The fate of our times is characterized by rationalization and intellectualization and, above all, by the ‘disenchantment of the world.’ Precisely the ultimate and most sublime values have retreated from public life either into the transcendental realm of mystic life or into the brotherliness of direct and personal human relations. It is not accidental that our greatest art is intimate and not monumental, nor is it accidental that today only within the smallest and intimate circles, in personal human situations, in pianissimo, that something is pulsating that corresponds to the prophetic pneuma, which in former times swept through the great communities like a firebrand, welding them together. If we attempt to force and to ‘invent’ a monumental style in art, such miserable monstrosities are produced as the many monuments of the last twenty years.
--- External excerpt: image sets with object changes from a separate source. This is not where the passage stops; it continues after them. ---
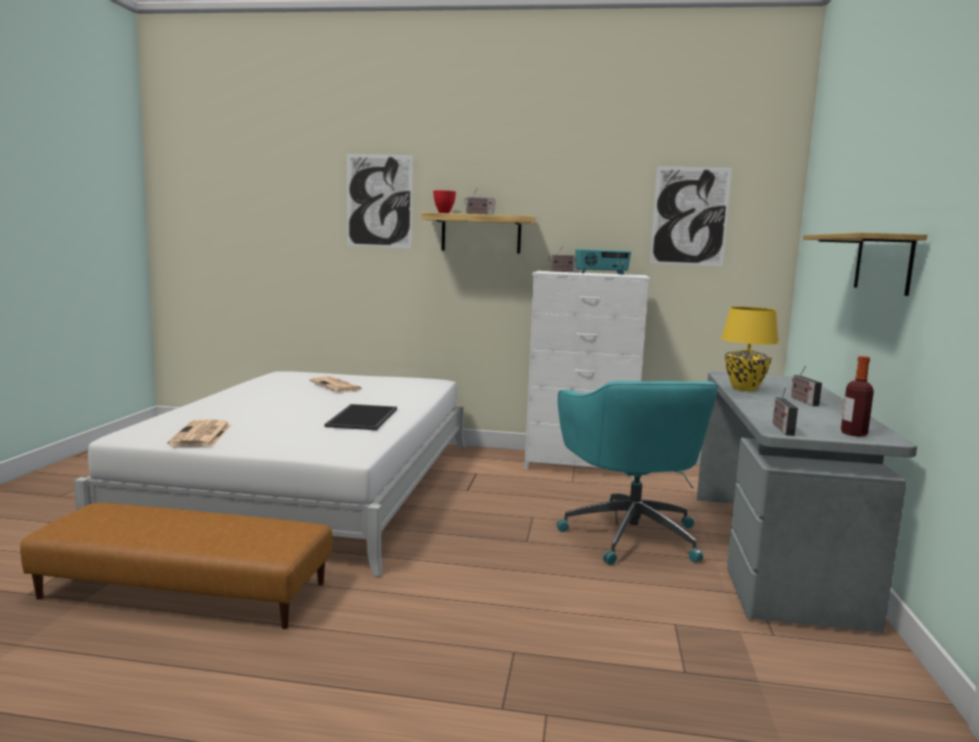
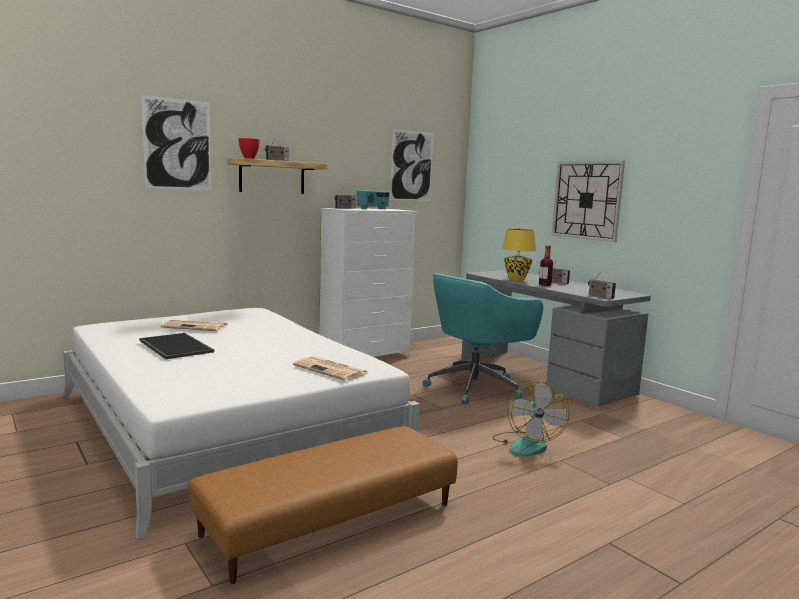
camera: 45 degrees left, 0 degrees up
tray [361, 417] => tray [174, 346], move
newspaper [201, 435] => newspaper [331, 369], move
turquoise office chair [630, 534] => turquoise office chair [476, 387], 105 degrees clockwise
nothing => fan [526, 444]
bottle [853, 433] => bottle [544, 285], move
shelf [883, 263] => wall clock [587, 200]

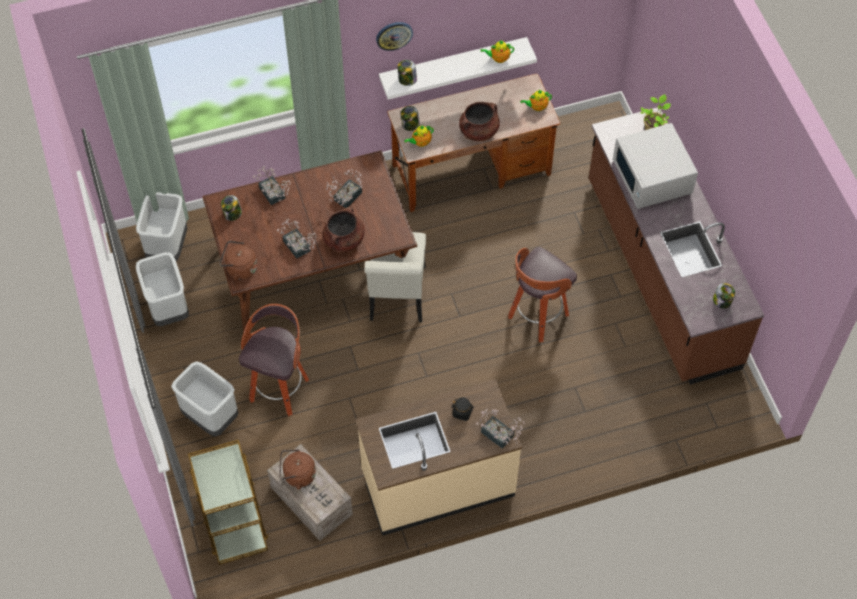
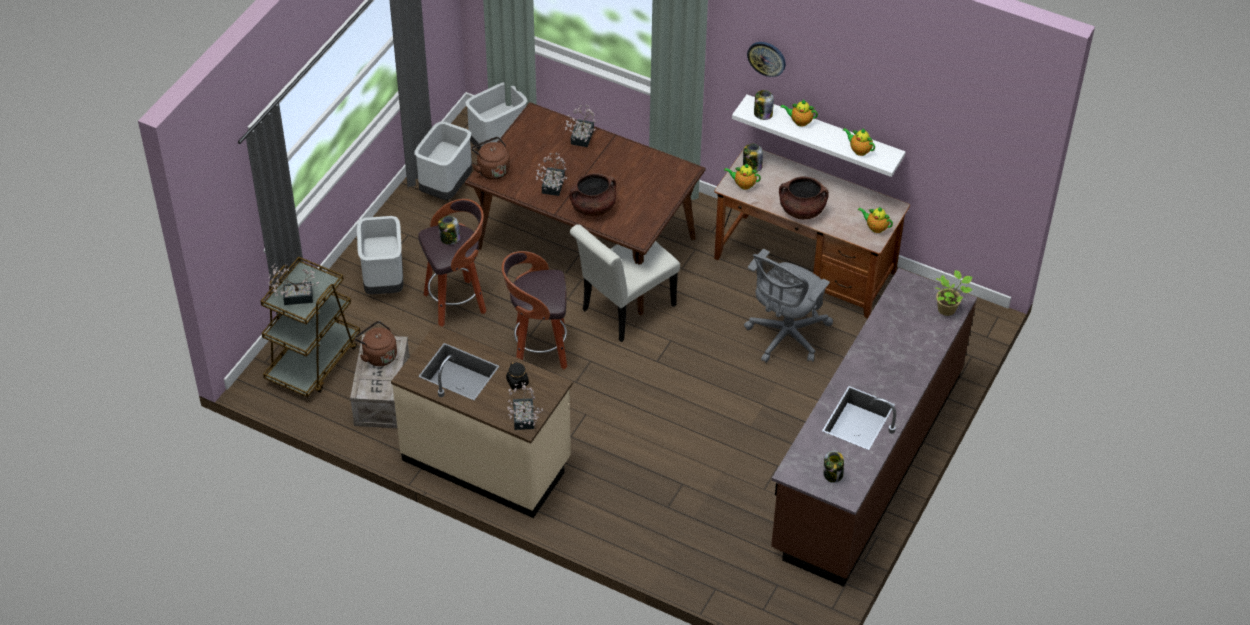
camera: 45 degrees right, 10 degrees down
potted plant [345, 198] => potted plant [294, 297], move
jar [232, 214] => jar [449, 239], move
stool [537, 317] => stool [538, 351], move
nothing => grey office chair [785, 337]
nothing => teapot [799, 121]
white microwave [652, 178] => nothing

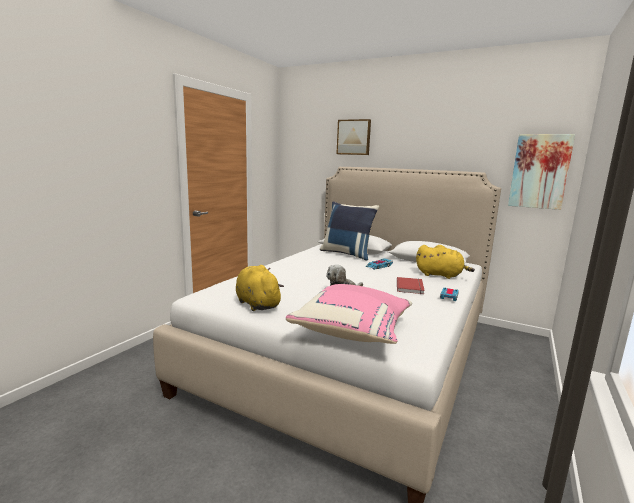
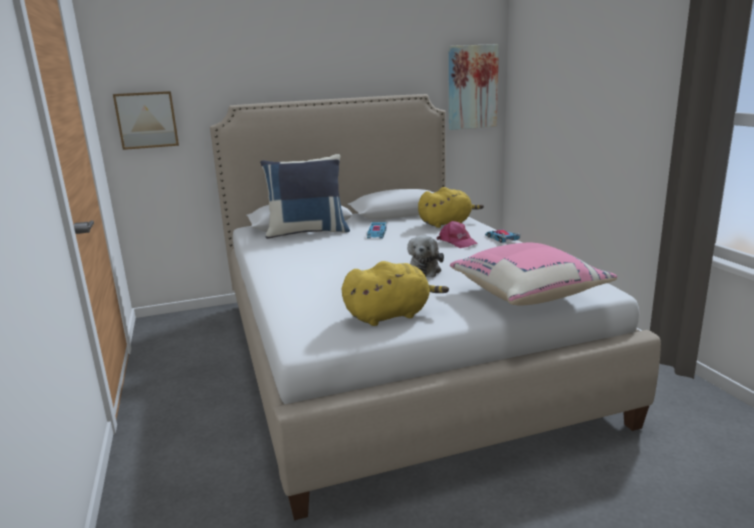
camera: 45 degrees left, 5 degrees up
picture [354, 137] => picture [147, 120], move
yellow plush toy [257, 304] => yellow plush toy [391, 315], 150 degrees clockwise
red book [411, 287] => pink cap [457, 242]

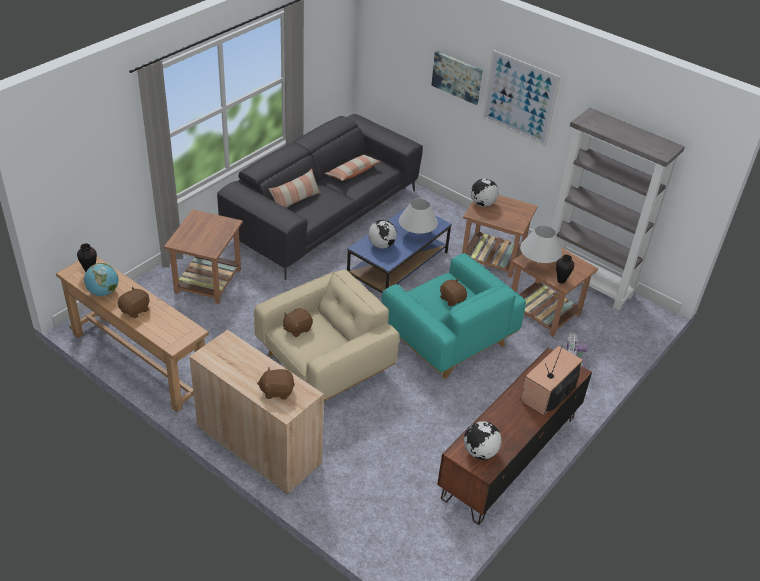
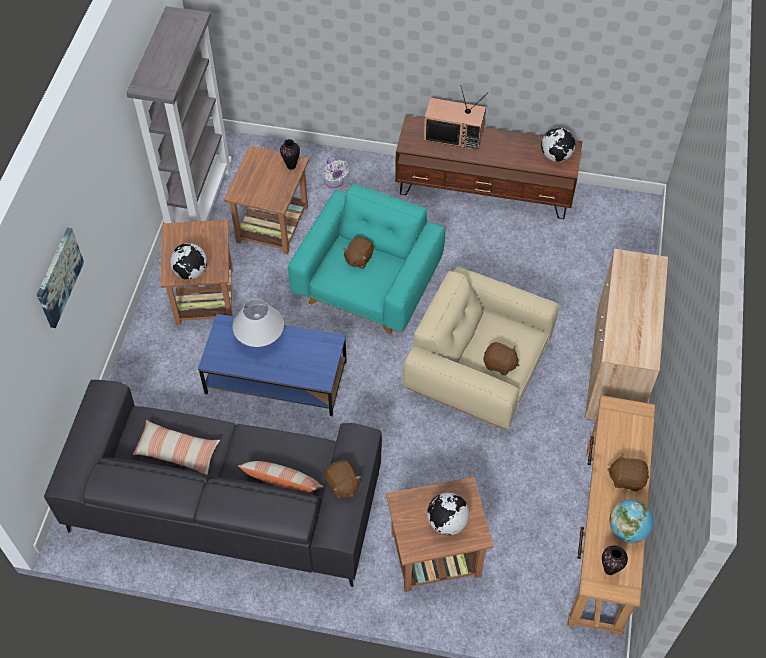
camera: 115 degrees left, 15 degrees up
brown plush toy [277, 391] => brown plush toy [342, 485], move
globe [381, 245] => globe [447, 522], move
picture [519, 98] => nothing
white table lamp [538, 263] => nothing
If one tries intellectually to construe new religions without a new and genuine prophecy, then, in an inner sense, something similar will result, but with still worse effects. And academic prophecy, finally, will create only fanatical sects but never a genuine community.

To the person who cannot bear the fate of the times like a man, one must say: may he rather return silently, without the usual publicity build-up of renegades, but simply and plainly. The arms of the old churches are opened widely and compassionately for him. After all, they do not make it hard for him. One way or another he has to bring his ‘intellectual sacrifice’–that is inevitable. If he can really do it, we shall not rebuke him. For such an intellectual sacrifice in favor of an unconditional religious devotion is ethically quite a different matter than the evasion of the plain duty of intellectual integrity, which sets in if one lacks the courage to clarify one’s own ultimate standpoint and rather facilitates this duty by feeble relative judgments. In my eyes, such religious return stands higher than the academic prophecy, which does not clearly realize that in the lecture-rooms of the university no other virtue holds but plain intellectual integrity. Integrity, however, compels us to state that for the many who today tarry for new prophets and saviors, the situation is the same as resounds in the beautiful Edomite watchman’s song of the period of exile that has been included among Isaiah’s oracles:

He calleth to me out of Seir, Watchman, what of the night? The watchman said, The morning cometh, and also the night: if ye will enquire, enquire ye: return, come.

The people to whom this was said has enquired and tarried for more than two millennia, and we are shaken when we realize its fate. From this we want to draw the lesson that nothing is gained by yearning and tarrying alone, and we shall act differently. We shall set to work and meet the ‘demands of the day,’ in human relations as well as in our vocation. This, however, is plain and simple, if each finds and obeys the demon who holds the fibers of his very life.